Uncertainty on this point kept Marie from asking questions for two days. Then she confided her anxieties to Betty, and persuaded her to go and help find out what had happened when the “honor girls” came home from their belated expedition after medicine.

Dorothy came dancing down-stairs to receive them, flying into Betty’s arms, and wiggling hastily out to offer a polite hand-shake to Marie, who grinned sheepishly, and inquired for Janet.
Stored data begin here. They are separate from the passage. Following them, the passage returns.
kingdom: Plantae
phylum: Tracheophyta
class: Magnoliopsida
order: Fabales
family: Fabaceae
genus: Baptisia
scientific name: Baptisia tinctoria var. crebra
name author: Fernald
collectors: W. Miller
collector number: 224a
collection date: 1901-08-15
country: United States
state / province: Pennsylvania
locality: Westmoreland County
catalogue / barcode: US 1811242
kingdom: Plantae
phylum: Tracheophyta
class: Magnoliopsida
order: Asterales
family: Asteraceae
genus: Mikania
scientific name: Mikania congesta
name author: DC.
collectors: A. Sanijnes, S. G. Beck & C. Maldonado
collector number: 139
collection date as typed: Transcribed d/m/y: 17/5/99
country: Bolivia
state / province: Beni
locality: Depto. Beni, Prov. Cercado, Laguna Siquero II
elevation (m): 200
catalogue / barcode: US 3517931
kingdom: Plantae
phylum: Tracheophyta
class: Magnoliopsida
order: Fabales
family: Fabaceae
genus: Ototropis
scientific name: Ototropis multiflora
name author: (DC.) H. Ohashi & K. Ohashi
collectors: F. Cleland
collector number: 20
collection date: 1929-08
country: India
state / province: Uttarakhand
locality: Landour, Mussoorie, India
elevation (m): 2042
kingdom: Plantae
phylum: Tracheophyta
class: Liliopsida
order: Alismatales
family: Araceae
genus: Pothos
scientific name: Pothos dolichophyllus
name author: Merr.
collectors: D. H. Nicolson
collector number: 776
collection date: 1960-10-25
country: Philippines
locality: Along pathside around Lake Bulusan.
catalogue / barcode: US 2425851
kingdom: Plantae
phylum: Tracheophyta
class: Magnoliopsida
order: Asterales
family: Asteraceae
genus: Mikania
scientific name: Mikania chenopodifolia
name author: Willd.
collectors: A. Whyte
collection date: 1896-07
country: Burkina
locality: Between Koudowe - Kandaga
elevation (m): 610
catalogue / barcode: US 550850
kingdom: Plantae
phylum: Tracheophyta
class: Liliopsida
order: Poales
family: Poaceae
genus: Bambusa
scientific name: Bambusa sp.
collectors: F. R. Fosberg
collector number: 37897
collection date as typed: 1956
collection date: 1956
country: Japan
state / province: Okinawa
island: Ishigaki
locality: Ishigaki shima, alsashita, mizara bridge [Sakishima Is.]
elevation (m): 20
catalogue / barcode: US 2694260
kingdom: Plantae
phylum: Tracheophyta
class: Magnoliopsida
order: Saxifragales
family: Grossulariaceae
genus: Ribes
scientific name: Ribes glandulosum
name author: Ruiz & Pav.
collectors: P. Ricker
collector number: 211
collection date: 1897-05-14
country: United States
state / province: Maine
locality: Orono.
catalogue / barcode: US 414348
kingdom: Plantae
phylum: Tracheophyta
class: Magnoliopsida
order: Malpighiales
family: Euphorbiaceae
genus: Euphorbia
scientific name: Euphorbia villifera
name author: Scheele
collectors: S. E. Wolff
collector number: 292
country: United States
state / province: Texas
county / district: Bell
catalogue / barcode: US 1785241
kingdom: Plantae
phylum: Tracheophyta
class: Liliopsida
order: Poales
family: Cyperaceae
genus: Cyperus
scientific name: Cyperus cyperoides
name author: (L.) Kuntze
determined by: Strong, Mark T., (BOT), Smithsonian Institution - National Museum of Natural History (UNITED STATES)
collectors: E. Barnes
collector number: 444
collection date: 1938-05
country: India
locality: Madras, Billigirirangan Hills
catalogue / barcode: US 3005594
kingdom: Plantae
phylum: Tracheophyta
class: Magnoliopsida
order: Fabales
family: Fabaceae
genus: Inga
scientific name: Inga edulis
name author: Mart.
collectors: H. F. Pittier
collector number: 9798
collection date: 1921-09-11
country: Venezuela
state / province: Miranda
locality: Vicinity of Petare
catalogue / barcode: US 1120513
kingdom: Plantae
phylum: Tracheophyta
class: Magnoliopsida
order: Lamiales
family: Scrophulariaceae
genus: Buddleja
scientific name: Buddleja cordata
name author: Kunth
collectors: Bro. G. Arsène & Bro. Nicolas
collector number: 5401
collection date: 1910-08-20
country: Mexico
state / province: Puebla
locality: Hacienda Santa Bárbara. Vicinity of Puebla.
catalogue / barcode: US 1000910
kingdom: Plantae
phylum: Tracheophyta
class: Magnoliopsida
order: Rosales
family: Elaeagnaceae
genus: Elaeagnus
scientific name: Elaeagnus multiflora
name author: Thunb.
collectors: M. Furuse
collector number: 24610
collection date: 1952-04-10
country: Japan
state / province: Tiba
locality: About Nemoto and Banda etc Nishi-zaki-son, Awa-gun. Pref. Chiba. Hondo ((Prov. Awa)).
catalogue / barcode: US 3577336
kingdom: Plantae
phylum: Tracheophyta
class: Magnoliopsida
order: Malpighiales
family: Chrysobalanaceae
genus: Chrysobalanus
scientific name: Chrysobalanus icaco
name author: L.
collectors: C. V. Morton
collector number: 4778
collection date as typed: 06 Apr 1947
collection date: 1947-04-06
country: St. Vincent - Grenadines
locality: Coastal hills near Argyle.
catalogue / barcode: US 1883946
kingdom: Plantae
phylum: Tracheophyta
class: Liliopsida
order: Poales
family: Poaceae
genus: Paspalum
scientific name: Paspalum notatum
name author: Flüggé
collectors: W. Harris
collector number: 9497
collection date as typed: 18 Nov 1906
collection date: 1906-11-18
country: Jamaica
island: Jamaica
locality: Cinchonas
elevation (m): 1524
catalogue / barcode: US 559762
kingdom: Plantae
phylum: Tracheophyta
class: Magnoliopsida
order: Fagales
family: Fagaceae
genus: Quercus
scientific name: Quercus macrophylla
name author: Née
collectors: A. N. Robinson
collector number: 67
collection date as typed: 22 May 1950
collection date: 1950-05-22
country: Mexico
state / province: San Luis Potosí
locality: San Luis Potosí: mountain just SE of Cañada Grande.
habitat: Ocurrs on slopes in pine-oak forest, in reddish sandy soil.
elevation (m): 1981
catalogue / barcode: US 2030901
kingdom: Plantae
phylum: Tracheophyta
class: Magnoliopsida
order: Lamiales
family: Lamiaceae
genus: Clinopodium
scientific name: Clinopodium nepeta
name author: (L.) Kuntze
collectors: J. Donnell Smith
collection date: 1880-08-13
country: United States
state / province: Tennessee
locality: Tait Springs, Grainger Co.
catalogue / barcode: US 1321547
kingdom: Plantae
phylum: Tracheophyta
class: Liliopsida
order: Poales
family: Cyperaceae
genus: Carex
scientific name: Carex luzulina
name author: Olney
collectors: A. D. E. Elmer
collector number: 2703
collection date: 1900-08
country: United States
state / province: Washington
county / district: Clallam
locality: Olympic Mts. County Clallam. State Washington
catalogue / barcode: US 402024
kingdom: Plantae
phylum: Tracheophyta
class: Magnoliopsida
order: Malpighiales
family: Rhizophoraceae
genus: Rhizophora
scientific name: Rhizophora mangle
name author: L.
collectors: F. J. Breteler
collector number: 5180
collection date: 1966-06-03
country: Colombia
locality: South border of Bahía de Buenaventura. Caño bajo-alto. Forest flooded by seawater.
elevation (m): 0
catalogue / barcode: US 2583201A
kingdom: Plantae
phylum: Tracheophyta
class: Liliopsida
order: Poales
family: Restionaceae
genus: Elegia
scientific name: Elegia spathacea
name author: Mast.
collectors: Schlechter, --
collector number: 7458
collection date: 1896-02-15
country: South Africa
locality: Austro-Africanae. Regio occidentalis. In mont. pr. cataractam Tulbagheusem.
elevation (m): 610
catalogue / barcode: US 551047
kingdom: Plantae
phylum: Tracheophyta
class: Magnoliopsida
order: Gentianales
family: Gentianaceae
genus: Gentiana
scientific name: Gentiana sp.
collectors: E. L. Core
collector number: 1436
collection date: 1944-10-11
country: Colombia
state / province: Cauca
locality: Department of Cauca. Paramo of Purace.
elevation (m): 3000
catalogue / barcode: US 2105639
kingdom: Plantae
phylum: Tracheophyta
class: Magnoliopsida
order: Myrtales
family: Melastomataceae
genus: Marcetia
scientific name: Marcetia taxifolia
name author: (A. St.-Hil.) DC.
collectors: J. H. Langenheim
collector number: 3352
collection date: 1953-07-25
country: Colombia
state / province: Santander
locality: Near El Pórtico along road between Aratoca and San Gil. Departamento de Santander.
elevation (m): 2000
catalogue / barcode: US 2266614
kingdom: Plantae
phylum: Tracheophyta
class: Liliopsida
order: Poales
“She’s all right now,” Dorothy told her, “but she felt pretty sick that night, and she says she doesn’t want any more cream puffs at present and maybe not ever.”

“And did you get scolded for being late?” asked Marie hastily.

“Well, yes, we did,” explained Dorothy. “But it wasn’t your fault a bit, Miss O’Toole. We ought to have said no and stuck to it. Miss Dick said we ought.”

“And did she take you off the honor list?” demanded Marie.

“Well, yes, she did,” admitted the Smallest Sister reluctantly. “For the present she did. She said she felt that she must, as an example, but that she really thought we could be trusted pretty soon again. You see,” the Smallest Sister’s face was very earnest, “you don’t very often meet somebody who will give you the things you want the most of all in the world. We explained all that to Miss Dick, and she said it was an unusual ’sperience to have happen. And Betty dear, ought I to keep the sash and the ribbons and the ring? Miss Dick said I was to ask you about that. Only I—I didn’t tell her about the ring because—because I couldn’t stand it to have her say I mightn’t keep it,” sighed the Smallest Sister despairingly. “And it’s been just awful waiting for you to come, because Miss Dick said it would be best for me to wait till you came, and not on any account to send for you.”

“But wasn’t the school party last night?” asked Marie.

The Smallest Sister nodded. “I wore my mussy old sash to that.”

“So you didn’t get quite what you wanted after all,” said Marie when Betty had decided that Dorothy might keep Marie’s presents, only Marie mustn’t do so any more. “You wanted a sash to wear to the party, and you only got one you couldn’t wear, and I’m awfully sorry about getting you into a scrape with Miss Dick. I was so busy feeling grateful that day that I never thought about anything else.”

The Smallest Sister sighed. “It’s very hard to think of everything at once, isn’t it?” she said quaintly. “Yourself and the person that’s with you and the person that’s waiting. ’Specially the person that’s waiting.”

“Very ’specially the person that’s waiting,” repeated Montana Marie O’Toole, with a burst of merriment quite unwarranted by the Smallest Sister’s argument.

Betty Wales blushed a vivid scarlet and looked suspiciously at the mirthful Marie. But Marie was quite unconscious of Betty’s indignant scrutiny. Marie was looking blissfully at nothing in particular, and the Smallest Sister was looking in amazement at Marie. Betty Wales’s blush had therefore been quite unnecessary, and as soon as she was assured of that it faded as swiftly as it had come.